▸ Data listing:
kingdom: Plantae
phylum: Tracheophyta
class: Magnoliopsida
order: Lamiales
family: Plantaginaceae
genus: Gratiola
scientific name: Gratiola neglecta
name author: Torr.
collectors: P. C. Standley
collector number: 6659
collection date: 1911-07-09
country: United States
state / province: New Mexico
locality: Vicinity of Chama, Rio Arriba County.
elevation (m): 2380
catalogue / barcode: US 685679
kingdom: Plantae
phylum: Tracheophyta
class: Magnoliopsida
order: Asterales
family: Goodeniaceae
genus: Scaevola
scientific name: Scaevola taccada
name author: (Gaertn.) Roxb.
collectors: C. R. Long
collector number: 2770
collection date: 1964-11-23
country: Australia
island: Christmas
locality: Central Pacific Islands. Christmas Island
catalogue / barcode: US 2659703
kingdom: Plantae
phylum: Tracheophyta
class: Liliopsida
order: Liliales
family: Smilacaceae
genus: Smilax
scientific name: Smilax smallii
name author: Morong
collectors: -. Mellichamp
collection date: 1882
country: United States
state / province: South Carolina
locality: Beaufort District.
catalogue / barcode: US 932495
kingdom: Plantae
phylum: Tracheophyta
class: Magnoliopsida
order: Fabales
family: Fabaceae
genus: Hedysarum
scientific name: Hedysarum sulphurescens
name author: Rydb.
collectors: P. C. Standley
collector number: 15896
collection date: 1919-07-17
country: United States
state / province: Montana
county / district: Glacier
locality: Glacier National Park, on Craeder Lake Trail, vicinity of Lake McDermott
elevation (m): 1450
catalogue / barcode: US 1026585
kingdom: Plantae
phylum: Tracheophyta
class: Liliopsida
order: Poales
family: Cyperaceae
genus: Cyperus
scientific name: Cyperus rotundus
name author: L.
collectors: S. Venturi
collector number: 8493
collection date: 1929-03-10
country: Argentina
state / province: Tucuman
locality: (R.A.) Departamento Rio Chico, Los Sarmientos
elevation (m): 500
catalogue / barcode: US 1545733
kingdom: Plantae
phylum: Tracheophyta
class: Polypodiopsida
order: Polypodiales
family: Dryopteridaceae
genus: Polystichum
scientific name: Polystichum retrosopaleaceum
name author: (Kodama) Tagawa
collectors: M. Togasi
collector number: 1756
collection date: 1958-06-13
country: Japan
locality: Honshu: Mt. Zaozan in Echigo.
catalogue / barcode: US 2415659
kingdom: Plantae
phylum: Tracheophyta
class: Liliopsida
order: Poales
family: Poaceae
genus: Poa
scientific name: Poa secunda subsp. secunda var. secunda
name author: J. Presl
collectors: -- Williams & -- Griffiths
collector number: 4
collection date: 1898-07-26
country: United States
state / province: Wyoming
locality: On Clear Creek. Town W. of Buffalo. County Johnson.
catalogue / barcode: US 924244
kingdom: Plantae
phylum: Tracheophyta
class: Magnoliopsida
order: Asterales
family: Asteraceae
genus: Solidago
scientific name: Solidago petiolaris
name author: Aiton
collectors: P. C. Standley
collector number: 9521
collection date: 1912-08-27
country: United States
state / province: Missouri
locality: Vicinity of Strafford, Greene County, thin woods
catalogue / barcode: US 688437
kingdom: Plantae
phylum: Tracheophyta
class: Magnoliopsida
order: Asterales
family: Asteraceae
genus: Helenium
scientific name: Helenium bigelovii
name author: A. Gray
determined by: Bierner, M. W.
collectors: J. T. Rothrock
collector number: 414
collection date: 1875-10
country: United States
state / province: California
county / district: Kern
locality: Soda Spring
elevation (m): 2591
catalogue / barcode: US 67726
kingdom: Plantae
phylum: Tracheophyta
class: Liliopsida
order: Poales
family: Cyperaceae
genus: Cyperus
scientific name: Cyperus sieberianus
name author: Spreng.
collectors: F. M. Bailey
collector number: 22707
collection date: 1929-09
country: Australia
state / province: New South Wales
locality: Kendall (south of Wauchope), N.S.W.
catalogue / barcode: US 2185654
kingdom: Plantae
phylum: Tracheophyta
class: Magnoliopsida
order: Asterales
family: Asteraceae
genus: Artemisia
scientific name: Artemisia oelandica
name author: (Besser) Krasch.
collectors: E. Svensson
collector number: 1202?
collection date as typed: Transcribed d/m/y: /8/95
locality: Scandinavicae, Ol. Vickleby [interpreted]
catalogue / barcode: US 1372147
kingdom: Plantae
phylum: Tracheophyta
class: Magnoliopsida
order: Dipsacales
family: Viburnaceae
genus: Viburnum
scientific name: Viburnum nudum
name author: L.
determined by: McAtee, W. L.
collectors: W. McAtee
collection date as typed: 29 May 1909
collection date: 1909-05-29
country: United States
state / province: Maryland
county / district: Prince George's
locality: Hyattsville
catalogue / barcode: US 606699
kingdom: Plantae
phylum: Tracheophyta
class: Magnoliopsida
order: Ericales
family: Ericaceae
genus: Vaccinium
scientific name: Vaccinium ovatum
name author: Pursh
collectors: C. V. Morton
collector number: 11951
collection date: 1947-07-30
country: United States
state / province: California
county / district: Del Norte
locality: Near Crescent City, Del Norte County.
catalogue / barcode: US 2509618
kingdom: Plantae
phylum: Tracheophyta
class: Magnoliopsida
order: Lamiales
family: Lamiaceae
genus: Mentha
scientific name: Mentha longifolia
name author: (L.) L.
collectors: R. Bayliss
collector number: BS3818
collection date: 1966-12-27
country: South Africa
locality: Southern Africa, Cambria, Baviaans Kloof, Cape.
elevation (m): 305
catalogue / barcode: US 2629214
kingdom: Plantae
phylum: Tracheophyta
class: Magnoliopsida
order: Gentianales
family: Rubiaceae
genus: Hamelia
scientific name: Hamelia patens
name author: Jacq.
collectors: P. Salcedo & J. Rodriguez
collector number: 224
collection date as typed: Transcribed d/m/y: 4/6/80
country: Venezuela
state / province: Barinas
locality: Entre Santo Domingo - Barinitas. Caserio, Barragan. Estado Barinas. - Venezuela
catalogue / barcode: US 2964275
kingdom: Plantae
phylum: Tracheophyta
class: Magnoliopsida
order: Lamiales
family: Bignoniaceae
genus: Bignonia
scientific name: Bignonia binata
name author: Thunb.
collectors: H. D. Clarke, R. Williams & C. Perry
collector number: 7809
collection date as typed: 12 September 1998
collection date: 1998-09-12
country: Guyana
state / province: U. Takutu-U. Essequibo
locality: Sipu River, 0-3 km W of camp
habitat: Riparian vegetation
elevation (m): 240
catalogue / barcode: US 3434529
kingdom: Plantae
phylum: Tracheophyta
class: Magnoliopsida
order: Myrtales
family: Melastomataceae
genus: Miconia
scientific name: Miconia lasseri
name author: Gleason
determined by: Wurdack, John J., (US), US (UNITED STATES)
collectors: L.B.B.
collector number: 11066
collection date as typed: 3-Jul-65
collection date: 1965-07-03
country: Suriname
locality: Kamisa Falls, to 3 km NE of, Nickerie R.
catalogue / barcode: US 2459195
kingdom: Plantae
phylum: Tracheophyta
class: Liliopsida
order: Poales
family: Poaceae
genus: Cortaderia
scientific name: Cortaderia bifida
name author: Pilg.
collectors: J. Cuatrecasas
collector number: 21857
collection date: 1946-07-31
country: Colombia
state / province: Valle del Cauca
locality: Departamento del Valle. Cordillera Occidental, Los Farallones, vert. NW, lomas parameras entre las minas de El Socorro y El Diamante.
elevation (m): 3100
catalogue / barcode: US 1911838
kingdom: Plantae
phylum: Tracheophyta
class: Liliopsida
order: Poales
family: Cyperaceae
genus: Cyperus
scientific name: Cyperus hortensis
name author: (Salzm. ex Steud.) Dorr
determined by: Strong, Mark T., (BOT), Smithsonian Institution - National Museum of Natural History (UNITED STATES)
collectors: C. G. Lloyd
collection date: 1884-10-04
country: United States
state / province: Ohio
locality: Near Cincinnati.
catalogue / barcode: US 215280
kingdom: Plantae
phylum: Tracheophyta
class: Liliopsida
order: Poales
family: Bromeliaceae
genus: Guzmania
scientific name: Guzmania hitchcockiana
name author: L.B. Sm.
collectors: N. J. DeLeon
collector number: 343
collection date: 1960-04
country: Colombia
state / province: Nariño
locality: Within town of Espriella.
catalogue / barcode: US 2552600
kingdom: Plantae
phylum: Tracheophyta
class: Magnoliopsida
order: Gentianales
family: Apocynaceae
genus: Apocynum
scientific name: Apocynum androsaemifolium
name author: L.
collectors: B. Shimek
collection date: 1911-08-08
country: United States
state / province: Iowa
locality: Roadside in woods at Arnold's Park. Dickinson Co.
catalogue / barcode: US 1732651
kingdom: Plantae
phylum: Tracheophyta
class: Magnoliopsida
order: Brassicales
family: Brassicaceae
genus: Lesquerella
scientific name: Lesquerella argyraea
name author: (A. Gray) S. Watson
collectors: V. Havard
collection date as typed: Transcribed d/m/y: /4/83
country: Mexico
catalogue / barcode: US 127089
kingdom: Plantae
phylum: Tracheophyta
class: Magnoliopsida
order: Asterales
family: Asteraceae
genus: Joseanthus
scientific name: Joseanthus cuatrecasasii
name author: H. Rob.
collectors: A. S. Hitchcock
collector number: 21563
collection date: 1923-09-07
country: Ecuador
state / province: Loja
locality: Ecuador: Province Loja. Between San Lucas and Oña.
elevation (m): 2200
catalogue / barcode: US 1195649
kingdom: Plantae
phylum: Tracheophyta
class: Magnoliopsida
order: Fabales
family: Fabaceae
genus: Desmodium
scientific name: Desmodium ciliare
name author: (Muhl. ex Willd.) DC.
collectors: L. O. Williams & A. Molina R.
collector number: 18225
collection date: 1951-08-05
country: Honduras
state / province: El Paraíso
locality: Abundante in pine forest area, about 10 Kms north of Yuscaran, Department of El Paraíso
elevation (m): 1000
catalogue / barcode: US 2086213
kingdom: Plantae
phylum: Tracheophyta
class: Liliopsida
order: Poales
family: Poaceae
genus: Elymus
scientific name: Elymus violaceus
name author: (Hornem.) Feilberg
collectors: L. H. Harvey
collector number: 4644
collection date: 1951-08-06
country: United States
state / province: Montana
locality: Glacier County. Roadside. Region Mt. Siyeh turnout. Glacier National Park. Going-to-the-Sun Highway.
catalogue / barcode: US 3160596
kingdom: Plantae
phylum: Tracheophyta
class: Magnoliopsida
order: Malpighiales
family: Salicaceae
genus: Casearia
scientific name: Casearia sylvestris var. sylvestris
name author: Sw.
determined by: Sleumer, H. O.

▸ What this task involves: Can you lay out the records as a JSON list of strings, one per line with blank lines left out, starting at the first line of the records above and ending at the line that contains "scientific name: Smilax smallii", both included?

▸ Task result:
[
  "kingdom: Plantae",
  "phylum: Tracheophyta",
  "class: Magnoliopsida",
  "order: Lamiales",
  "family: Plantaginaceae",
  "genus: Gratiola",
  "scientific name: Gratiola neglecta",
  "name author: Torr.",
  "collectors: P. C. Standley",
  "collector number: 6659",
  "collection date: 1911-07-09",
  "country: United States",
  "state / province: New Mexico",
  "locality: Vicinity of Chama, Rio Arriba County.",
  "elevation (m): 2380",
  "catalogue / barcode: US 685679",
  "kingdom: Plantae",
  "phylum: Tracheophyta",
  "class: Magnoliopsida",
  "order: Asterales",
  "family: Goodeniaceae",
  "genus: Scaevola",
  "scientific name: Scaevola taccada",
  "name author: (Gaertn.) Roxb.",
  "collectors: C. R. Long",
  "collector number: 2770",
  "collection date: 1964-11-23",
  "country: Australia",
  "island: Christmas",
  "locality: Central Pacific Islands. Christmas Island",
  "catalogue / barcode: US 2659703",
  "kingdom: Plantae",
  "phylum: Tracheophyta",
  "class: Liliopsida",
  "order: Liliales",
  "family: Smilacaceae",
  "genus: Smilax",
  "scientific name: Smilax smallii"
]